Comment by energy123

10 months ago

This problem will be eaten by OpenAI et al. the same way the careful prompting strategies used in 2022/2023 were eaten. In a few years we will have context lengths of 10M+ or online fine tuning, combined with agents that can proactively call APIs and navigate your desktop environment.

Providing all context will be little more than copying and pasting everything, or just letting the agent do its thing.
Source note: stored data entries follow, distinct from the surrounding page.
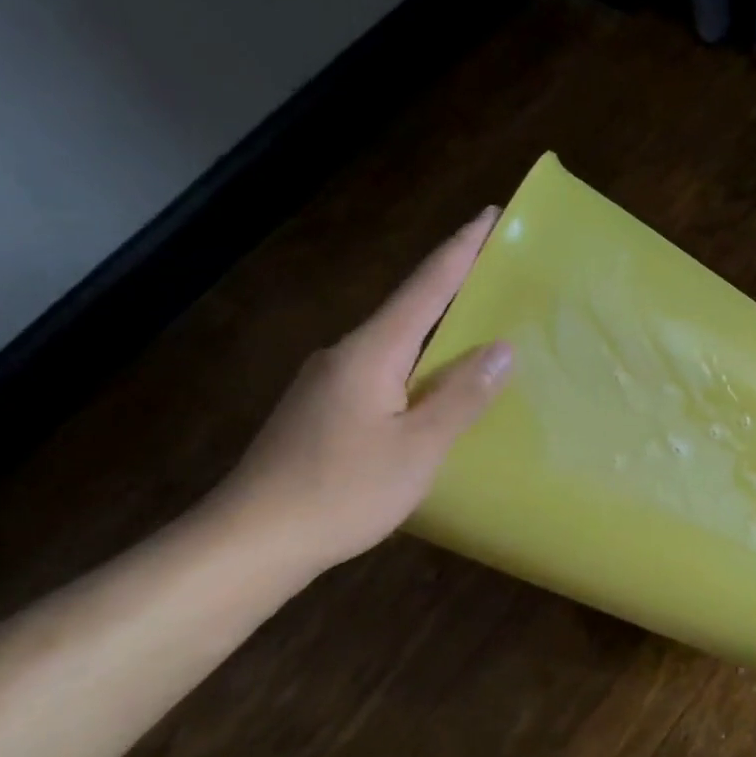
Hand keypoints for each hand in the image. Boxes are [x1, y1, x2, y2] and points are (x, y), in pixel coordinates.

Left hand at [203, 208, 511, 575]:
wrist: (253, 540)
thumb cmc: (342, 491)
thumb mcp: (418, 448)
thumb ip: (461, 396)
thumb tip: (502, 349)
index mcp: (370, 353)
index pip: (425, 288)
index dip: (460, 251)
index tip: (490, 216)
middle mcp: (345, 355)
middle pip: (409, 310)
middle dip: (454, 287)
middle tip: (498, 274)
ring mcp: (328, 382)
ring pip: (395, 346)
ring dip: (437, 333)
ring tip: (479, 334)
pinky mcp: (322, 410)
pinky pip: (382, 374)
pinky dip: (417, 368)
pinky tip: (434, 392)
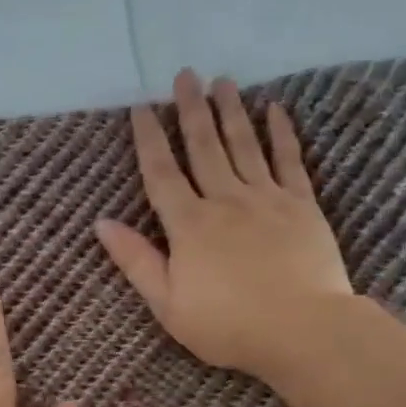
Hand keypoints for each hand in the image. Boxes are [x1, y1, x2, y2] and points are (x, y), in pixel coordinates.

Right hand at [95, 69, 353, 385]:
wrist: (303, 331)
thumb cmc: (228, 325)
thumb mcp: (167, 304)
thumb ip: (136, 261)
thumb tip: (102, 223)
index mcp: (189, 225)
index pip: (161, 173)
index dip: (149, 138)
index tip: (141, 106)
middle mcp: (225, 200)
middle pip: (203, 147)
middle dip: (190, 109)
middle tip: (185, 74)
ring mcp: (266, 199)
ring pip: (243, 145)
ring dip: (230, 111)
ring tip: (222, 80)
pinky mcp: (302, 206)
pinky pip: (289, 161)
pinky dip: (281, 134)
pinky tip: (275, 110)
Super careful or complicated setups to filter and manage context probably won't be needed.

6 comments

energy123

OutOfHere 10 months ago

Context requires quadratic VRAM. It is why OpenAI hasn't even supported 200k context length yet for its 4o model.

Is there a trick that bypasses this scaling constraint while strictly preserving the attention quality? I suspect that most such tricks lead to performance loss while deep in the context.

energy123 10 months ago

I wouldn't bet against this. Whether it's Ring attention, Mamba layers or online fine tuning, I assume this technical challenge will get conquered sooner rather than later. Gemini are getting good results on needle in a haystack with 1M context length.
I suspect the sustainable value will be in providing context that isn't easily accessible as a copy and paste from your hard drive. Whatever that looks like.
whimsicalism 10 months ago

Even subpar attention quality is typically better than human memory - we can imagine models that do some sort of triaging from shorter high-quality attention context and extremely long linear (or something else) context.
dist-epoch 10 months ago

> Context requires quadratic VRAM
Even if this is not solved, there is so much economic benefit, tens of TBs of VRAM will become feasible.

CharlieDigital 10 months ago

Even if your context is a trillion tokens in length, the problem of creating that context still exists. It's still ETL and systems integration.

whimsicalism 10 months ago

The model can take actions on the computer - give it access to the company wiki and slack and it can create its own context.
Yall really are just assuming this technology will stay still and not extrapolating from trends. A model that can get 25% on frontiermath is probably soon going to be able to navigate your company slack, that is not a more difficult problem than expert-level math proof development.